═════ EXTRACTED RECORDS ═════

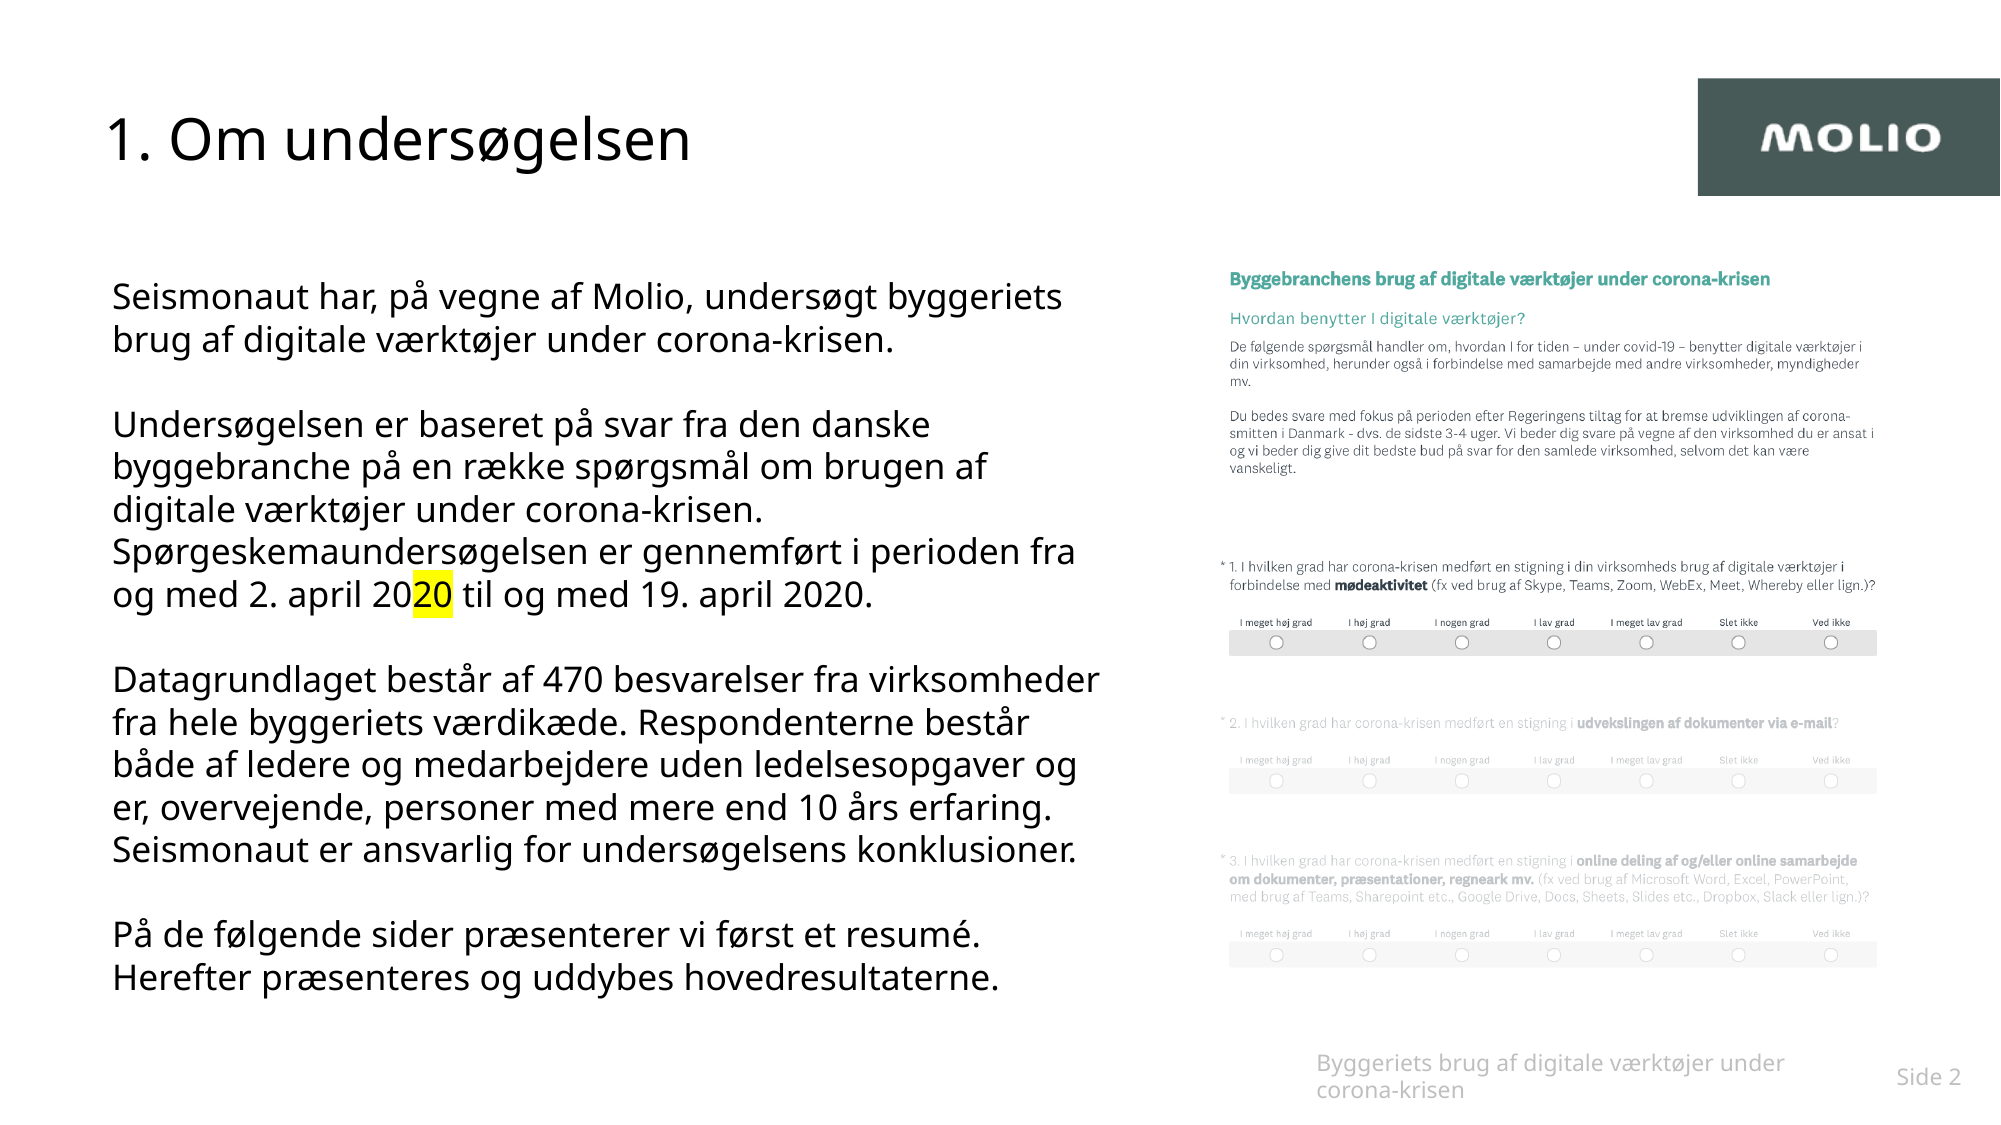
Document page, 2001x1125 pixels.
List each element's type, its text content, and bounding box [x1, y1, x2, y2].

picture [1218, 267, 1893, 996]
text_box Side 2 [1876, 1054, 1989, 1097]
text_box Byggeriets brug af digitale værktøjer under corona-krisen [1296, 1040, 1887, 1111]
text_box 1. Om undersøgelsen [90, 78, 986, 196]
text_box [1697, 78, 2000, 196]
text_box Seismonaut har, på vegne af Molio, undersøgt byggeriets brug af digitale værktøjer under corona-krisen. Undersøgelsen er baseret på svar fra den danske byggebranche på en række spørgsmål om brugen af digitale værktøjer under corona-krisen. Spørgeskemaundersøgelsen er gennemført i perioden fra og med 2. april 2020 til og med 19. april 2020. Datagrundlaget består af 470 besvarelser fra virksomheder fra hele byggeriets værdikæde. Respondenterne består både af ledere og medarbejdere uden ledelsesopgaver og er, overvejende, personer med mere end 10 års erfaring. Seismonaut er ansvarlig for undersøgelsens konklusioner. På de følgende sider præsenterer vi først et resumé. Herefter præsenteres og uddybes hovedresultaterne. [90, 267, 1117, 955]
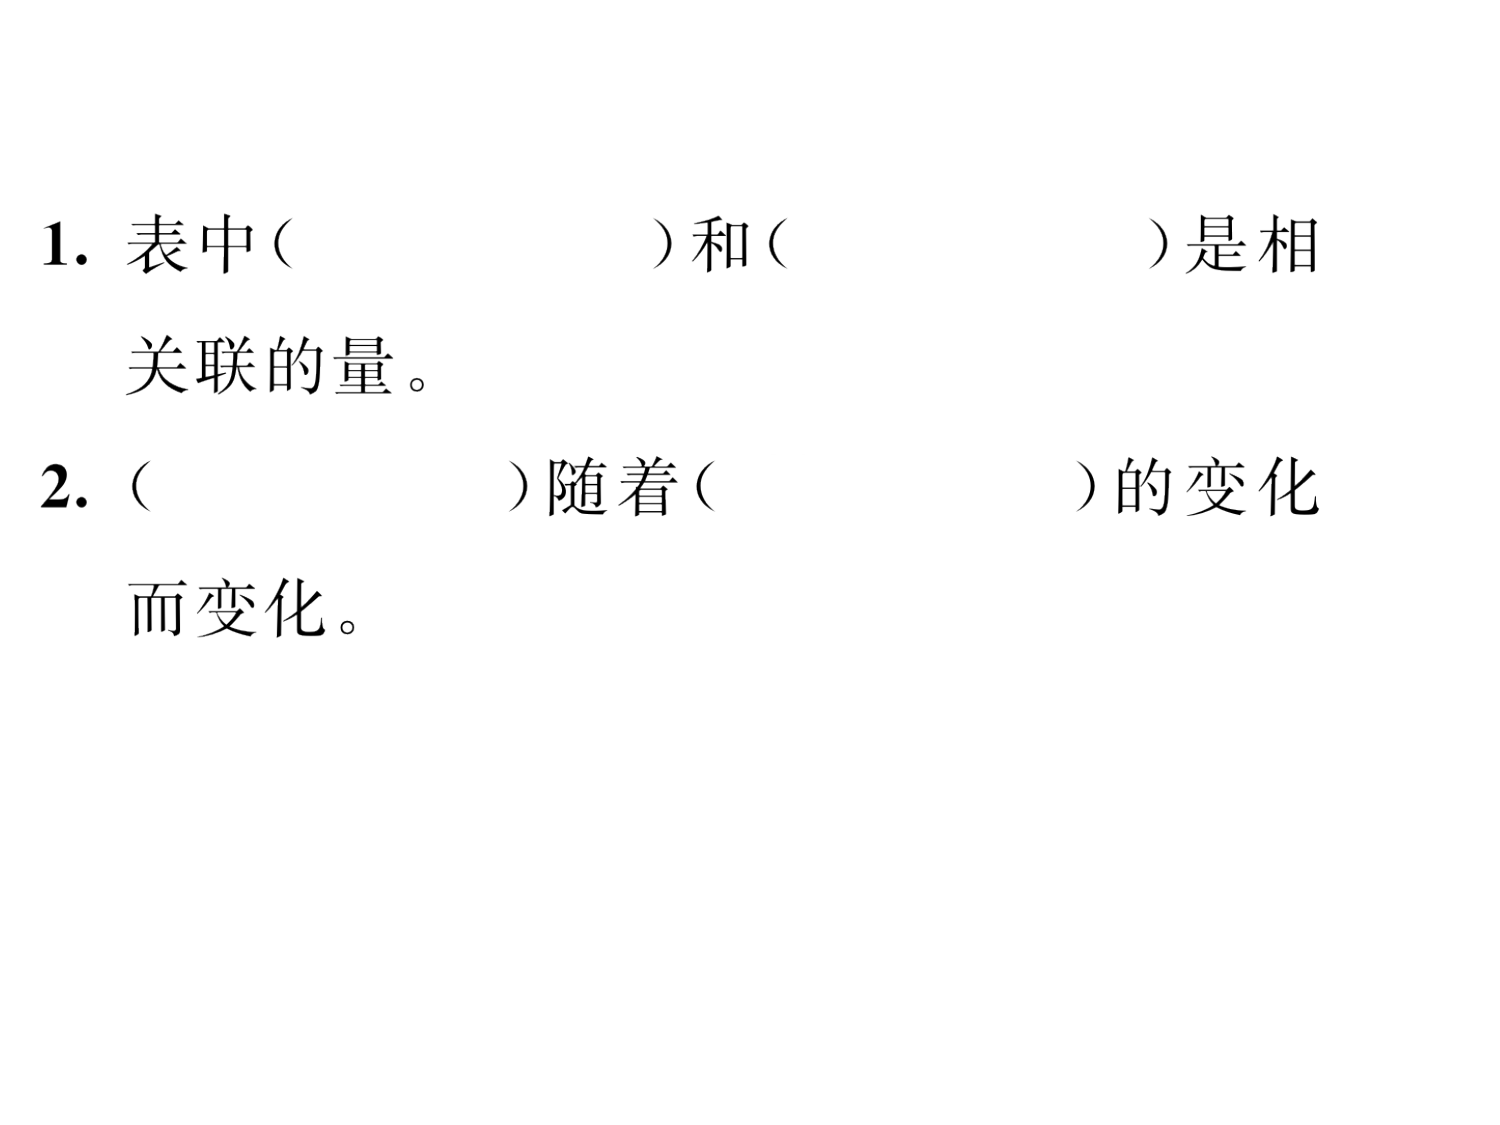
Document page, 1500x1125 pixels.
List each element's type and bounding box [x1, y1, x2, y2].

═════

Only the lines from the one bearing "Document page, 1500x1125 pixels." through the end of the entries above belong in the answer, each one exactly as given.

ANSWER SECTION:
Document page, 1500x1125 pixels.
List each element's type and bounding box [x1, y1, x2, y2].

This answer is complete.